Friday’s news update: November 14, 2008

In today’s news there are reports on:

  • The impact of tea and coffee consumption on prostate cancer risk
  • Quality of life after radiotherapy compared to watchful waiting at 10 years of follow-up
  • The apparent impact of androgen deprivation on prostate cancer-specific mortality in men in different risk groups
  • Plumbagin as a potential agent for treatment of HRPC
  • Publication of the final results of RTOG 9902

Lee et al. have reviewed available data on the associations between consumption of tea and coffee and its relationship to risk for prostate cancer. They come to the somewhat uninspiring conclusion that, “Although evidence on the relationship between coffee, tea and prostate cancer is not complete, we consider it strong enough to recommend tea as a healthier alternative to coffee.”

Based on data from a small Swedish study, Fransson et al. suggest that at 10 years follow-up the treatment with external beam radiation therapy for localized prostate cancer had minimal impact on health-related quality of life compared with watchful waiting. There were, however, physiological differences in outcomes between the two patient cohorts.
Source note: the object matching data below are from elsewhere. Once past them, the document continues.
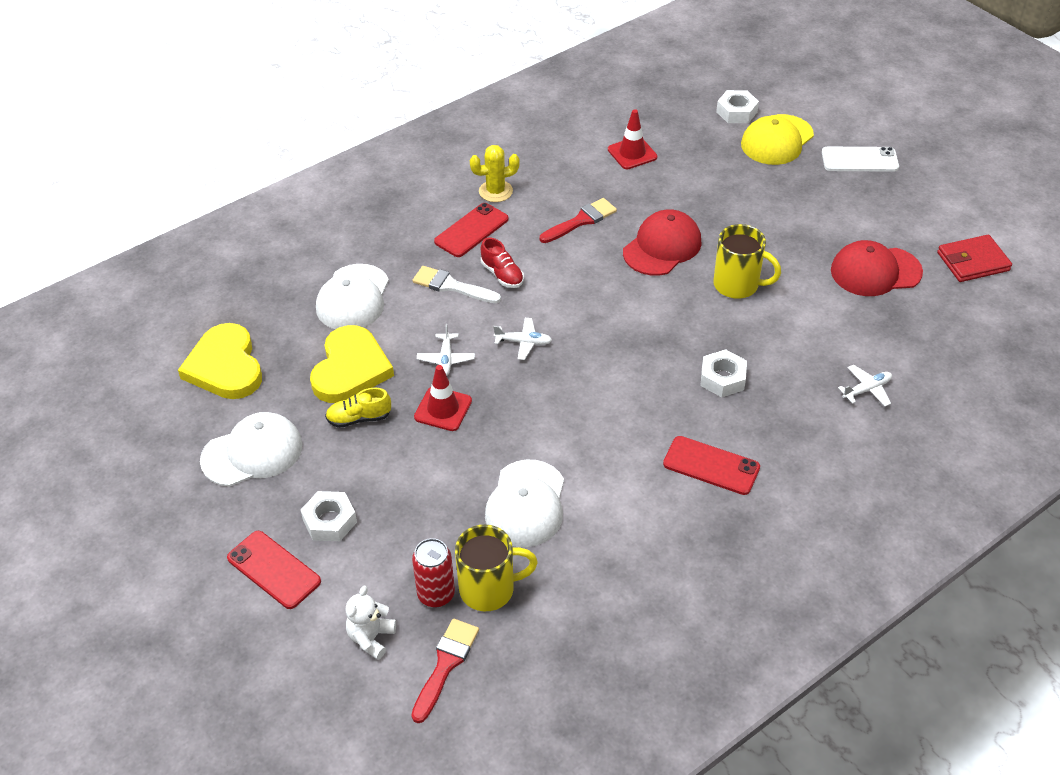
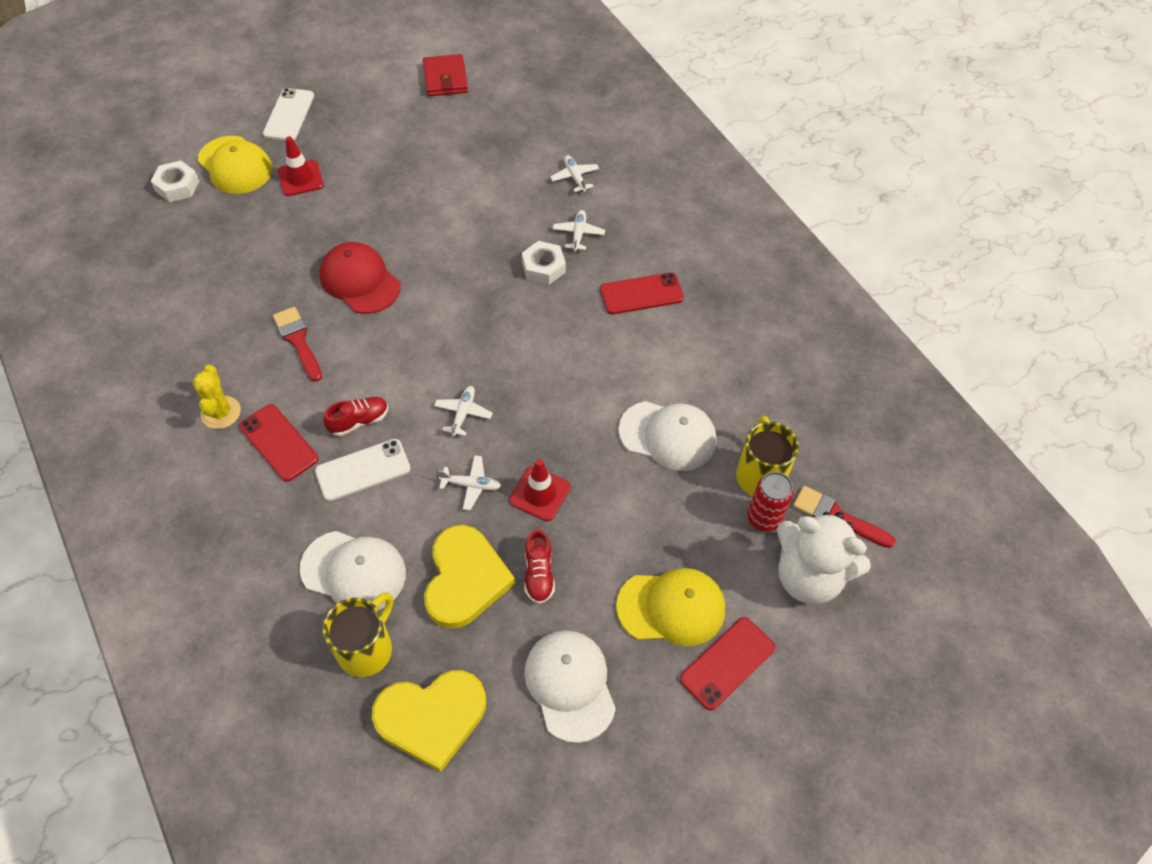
camera: 85 degrees left, 10 degrees up
(330, 521) = (671, 607): white nut -> yellow cap
(350, 369) = (465, 579): yellow heart -> yellow heart turned 75 degrees clockwise
(359, 418) = (539, 574): yellow shoe -> red shoe
(371, 638) = (808, 576): white teddy bear -> white teddy bear, size x1.94
(451, 286) = (363, 470): white brush -> white phone
(632, 153) = (207, 281): red traffic cone -> red traffic cone (300, 178)
(711, 466) = (641, 294): red phone -> red phone turned 45 degrees clockwise
(738, 285) = (430, 234): yellow mug -> yellow mug (367, 649)
(781, 402) = (578, 234): none -> white plane
(875, 271) = (439, 139): red cap -> none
D’Amico et al. have reported that in men receiving androgen deprivation therapy (ADT) in association with external beam radiation therapy (EBRT) as compared with men receiving salvage EBRT alone, prostate cancer-specific mortality in the two groups was 13 percent and 75 percent, respectively, at 8.4 years of follow-up. They report an increased risk of death in men with moderate to severe as compared with no or minimal comorbidity in men with newly diagnosed localized prostate cancer but not in men with recurrent prostate cancer. They go on to conclude that the ability to measure an increase in the risk of death in men with moderate to severe as compared with no or minimal comorbidity undergoing ADT decreases as the risk of prostate cancer-specific mortality increases, which may explain the discordance in the literature regarding the risk of cardiovascular death and the use of ADT.

Aziz et al. have reported that a product known as plumbagin (a natural medicinal product derived from the plant Plumbago zeylanica L.) inhibits the growth of prostate cancer cells and may have potential as a novel agent for the treatment of hormone-refractory prostate cancer.

Rosenthal et al. have published the results of RTOG 9902, a comparative Phase III multi-institutional trial of adjuvant chemotherapy with paclitaxel, estramustine, and oral etoposide combined with long-term androgen deprivation therapy and radiotherapy versus long-term androgen deprivation plus radiotherapy alone. This trial was stopped in 2004 because of the high levels opf toxicity in the chemotherapy arm.